A chance observation in an undergraduate laboratory class has shed light on a key cleaning and recycling process carried out by all eukaryotic cells. Autophagy breaks down organelles, proteins and other molecules so their components can be reused and plays a protective role in preventing disease. However, when autophagy doesn’t work correctly, it’s associated with cancer and neurodegenerative diseases including Alzheimer’s. Previous research has uncovered how cells activate autophagy, but little is known about how it is switched off.

The new research, published Dec. 14 in Molecular Biology of the Cell, shows that cells switch off autophagy by rearranging structural proteins called septins. The researchers showed that yeast that lacked functional septins could activate autophagy but were unable to stop it.

“Our study has opened a new way to think about how autophagy can be turned off, which is something biologists have very little insight on,” said senior author Kenneth Kaplan, a professor of molecular and cellular biology. “This has important implications for understanding autophagy’s protective role in various disease progressions, and how it becomes dysregulated in other diseases.”

The study is also an example of the value of including undergraduates in research, for both students and the advancement of our collective understanding of basic science. All phases of the study were undergraduate-driven, and all three of Kaplan’s co-authors, Luis Perucho-Jaimes, Jonathan Do, and Alexandria Van Elgort, worked on the study as undergraduate research assistants.

“This paper really illustrates the serendipity of combining experiential undergraduate education with basic research,” said Kaplan. “It was an undergrad-driven project and I was really proud of them for pushing all of this forward.”

A chance observation

The study arose from a student’s observation in Kaplan’s 2016 cell biology lab class. Due to delays caused by what Kaplan describes as “class chaos,” yeast cells that the students were imaging entered a nutrient deprived state by the time they made it to the microscope.

Under the microscope, one student, Jonathan Mendez, noticed that the cells’ cytoskeletons had undergone a surprising rearrangement. Specifically, the septins—filamentous proteins usually involved in cell division—had rearranged themselves into an unusual and previously undocumented configuration.

When yeast cells divide, septins usually form a ring at the “neck” that divides the mother and daughter cells. However, in the starved yeast cells, septins formed localized patches that were scattered around the cell membrane. Initially, Kaplan and his students were unsure what this observation could mean. Mendez pushed the group to investigate further, so Kaplan took the question back to the lab.  

“Jonathan definitely spurred this on—I think without his inquisitiveness we probably would have just said ‘who knows what happened’ and moved on,” said Kaplan.

Digging deeper

Knowing that the cells must have entered starvation mode, Kaplan speculated that this rearrangement might have something to do with autophagy.

“Autophagy is one of the key responses to starvation—the cell essentially degrades some of its own structures in order to survive” Kaplan said.

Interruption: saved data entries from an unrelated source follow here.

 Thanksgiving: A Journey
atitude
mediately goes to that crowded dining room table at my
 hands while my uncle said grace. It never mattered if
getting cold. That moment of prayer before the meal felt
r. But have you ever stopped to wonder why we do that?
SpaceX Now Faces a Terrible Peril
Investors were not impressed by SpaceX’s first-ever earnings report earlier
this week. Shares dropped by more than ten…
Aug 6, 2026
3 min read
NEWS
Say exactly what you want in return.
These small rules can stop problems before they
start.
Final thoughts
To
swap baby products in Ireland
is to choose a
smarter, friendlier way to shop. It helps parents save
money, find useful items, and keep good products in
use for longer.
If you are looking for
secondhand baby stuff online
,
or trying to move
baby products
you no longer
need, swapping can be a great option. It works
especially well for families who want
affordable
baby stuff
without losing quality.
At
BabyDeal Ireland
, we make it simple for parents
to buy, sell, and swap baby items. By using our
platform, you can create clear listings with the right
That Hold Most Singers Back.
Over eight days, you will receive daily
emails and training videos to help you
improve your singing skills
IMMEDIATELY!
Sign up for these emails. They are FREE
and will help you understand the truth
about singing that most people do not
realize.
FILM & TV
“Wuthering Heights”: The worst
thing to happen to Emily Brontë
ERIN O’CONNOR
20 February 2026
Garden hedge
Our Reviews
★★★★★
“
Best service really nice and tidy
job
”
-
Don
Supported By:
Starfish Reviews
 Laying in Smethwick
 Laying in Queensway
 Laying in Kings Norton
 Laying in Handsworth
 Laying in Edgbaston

However, it wasn’t clear whether the septins were involved in switching autophagy on or off. To test these two possibilities, the team used high-resolution fluorescence microscopy to make time-lapse videos of yeast cells before and after they were subjected to starvation conditions to examine the timing of the septin rearrangement. These experiments revealed that septin reorganization occurred after autophagy was activated, indicating that the septin patches are not involved in switching autophagy on.

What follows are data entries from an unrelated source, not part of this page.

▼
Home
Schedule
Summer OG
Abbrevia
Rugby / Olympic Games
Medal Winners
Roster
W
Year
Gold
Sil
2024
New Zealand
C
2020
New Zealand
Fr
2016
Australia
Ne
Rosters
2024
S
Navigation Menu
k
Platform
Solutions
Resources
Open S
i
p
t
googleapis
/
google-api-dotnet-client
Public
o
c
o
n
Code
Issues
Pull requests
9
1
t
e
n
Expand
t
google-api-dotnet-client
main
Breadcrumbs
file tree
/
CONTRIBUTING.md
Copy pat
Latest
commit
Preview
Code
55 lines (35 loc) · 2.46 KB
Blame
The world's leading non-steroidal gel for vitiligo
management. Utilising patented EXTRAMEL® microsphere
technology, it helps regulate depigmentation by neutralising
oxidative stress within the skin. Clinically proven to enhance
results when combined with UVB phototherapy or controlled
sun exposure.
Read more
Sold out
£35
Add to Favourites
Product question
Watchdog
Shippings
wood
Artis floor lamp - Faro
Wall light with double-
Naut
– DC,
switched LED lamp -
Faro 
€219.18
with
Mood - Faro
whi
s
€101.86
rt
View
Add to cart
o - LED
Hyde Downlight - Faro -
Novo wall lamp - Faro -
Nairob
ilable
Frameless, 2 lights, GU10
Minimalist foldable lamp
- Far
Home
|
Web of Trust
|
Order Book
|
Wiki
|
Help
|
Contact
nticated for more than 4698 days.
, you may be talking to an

When the researchers measured autophagy rates and duration in “septin mutant” strains of yeast that are unable to produce septin, they found that the septin-less yeast performed higher rates of autophagy than wild-type yeast, and also continued to perform autophagy long after wild type cells had switched the process off.

“Instead of turning autophagy off after 24 hours like most wild type cells, in septin mutants we saw that autophagy persists for quite a bit longer,” said Kaplan. “It seems pretty clear that without septins, autophagy fails to shut itself off.”

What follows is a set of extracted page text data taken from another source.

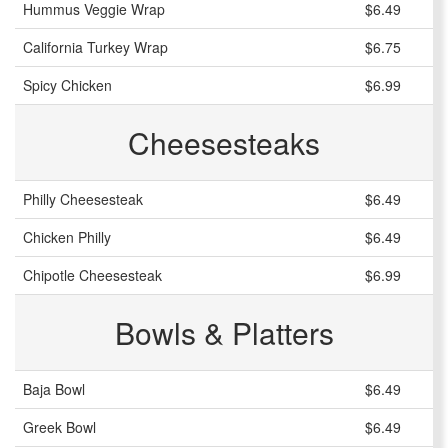
Hummus Veggie Wrap
$6.49
California Turkey Wrap
$6.75
Spicy Chicken
$6.99
Cheesesteaks
Philly Cheesesteak
$6.49
Chicken Philly
$6.49
Chipotle Cheesesteak
$6.99
Bowls & Platters
Baja Bowl
$6.49
Greek Bowl
$6.49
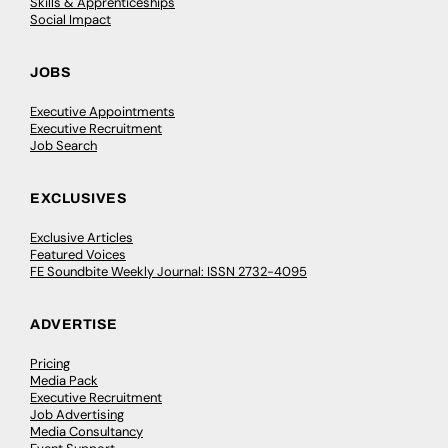
Skills & Apprenticeships
Social Impact
JOBS
Executive Appointments
Executive Recruitment
Job Search
EXCLUSIVES
Exclusive Articles
Featured Voices
FE Soundbite Weekly Journal: ISSN 2732-4095
ADVERTISE
Pricing
Media Pack
Executive Recruitment
Job Advertising
Media Consultancy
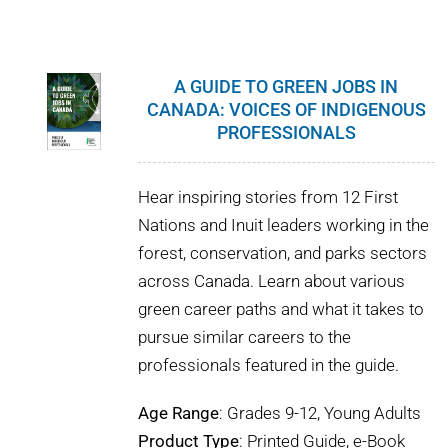
WHY IT MATTERS
WHO WE ARE
A GUIDE TO GREEN JOBS IN
CANADA: VOICES OF INDIGENOUS
BUY SFI
PROFESSIONALS
SFI CERTIFICATES
Hear inspiring stories from 12 First
Nations and Inuit leaders working in the
SFI LABELS
forest, conservation, and parks sectors
across Canada. Learn about various
RESOURCES
green career paths and what it takes to
pursue similar careers to the
NETWORK
professionals featured in the guide.
Age Range
: Grades 9-12, Young Adults
Product Type
: Printed Guide, e-Book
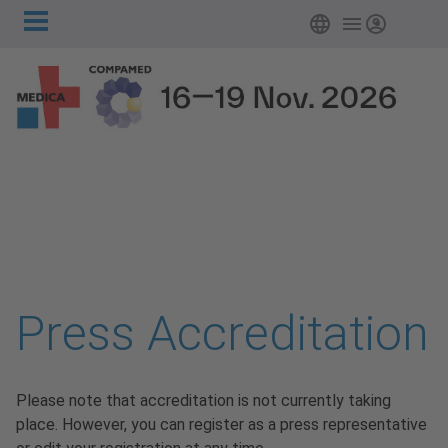
Main
Skip to main content
Login
navigation
Press Accreditation
Please note that accreditation is not currently taking
place. However, you can register as a press representative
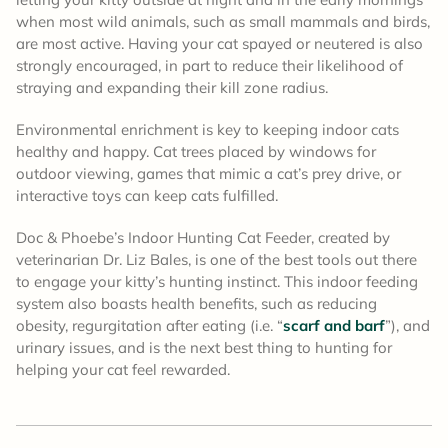
when most wild animals, such as small mammals and birds,
are most active. Having your cat spayed or neutered is also
strongly encouraged, in part to reduce their likelihood of
straying and expanding their kill zone radius.
Environmental enrichment is key to keeping indoor cats
healthy and happy. Cat trees placed by windows for
outdoor viewing, games that mimic a cat’s prey drive, or
interactive toys can keep cats fulfilled.
Doc & Phoebe’s Indoor Hunting Cat Feeder, created by
veterinarian Dr. Liz Bales, is one of the best tools out there
to engage your kitty’s hunting instinct. This indoor feeding
system also boasts health benefits, such as reducing
obesity, regurgitation after eating (i.e. “
scarf and barf
”), and
urinary issues, and is the next best thing to hunting for
helping your cat feel rewarded.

This finding offers one of the first clues as to how cells downregulate autophagy. For Kaplan, it’s opened new potential avenues of study, including research into neurodegenerative diseases.

“This work has led my lab to start a longer-term effort to apply our findings to the cell biology of neurodegenerative disease and the connection between septins and dysfunctional neurons,” he said.

Luis Perucho-Jaimes is now working at UC Davis; Jonathan Do is pursuing studies at the University of Arizona; and Alexandria Van Elgort is pursuing studies at Stanford Medicine.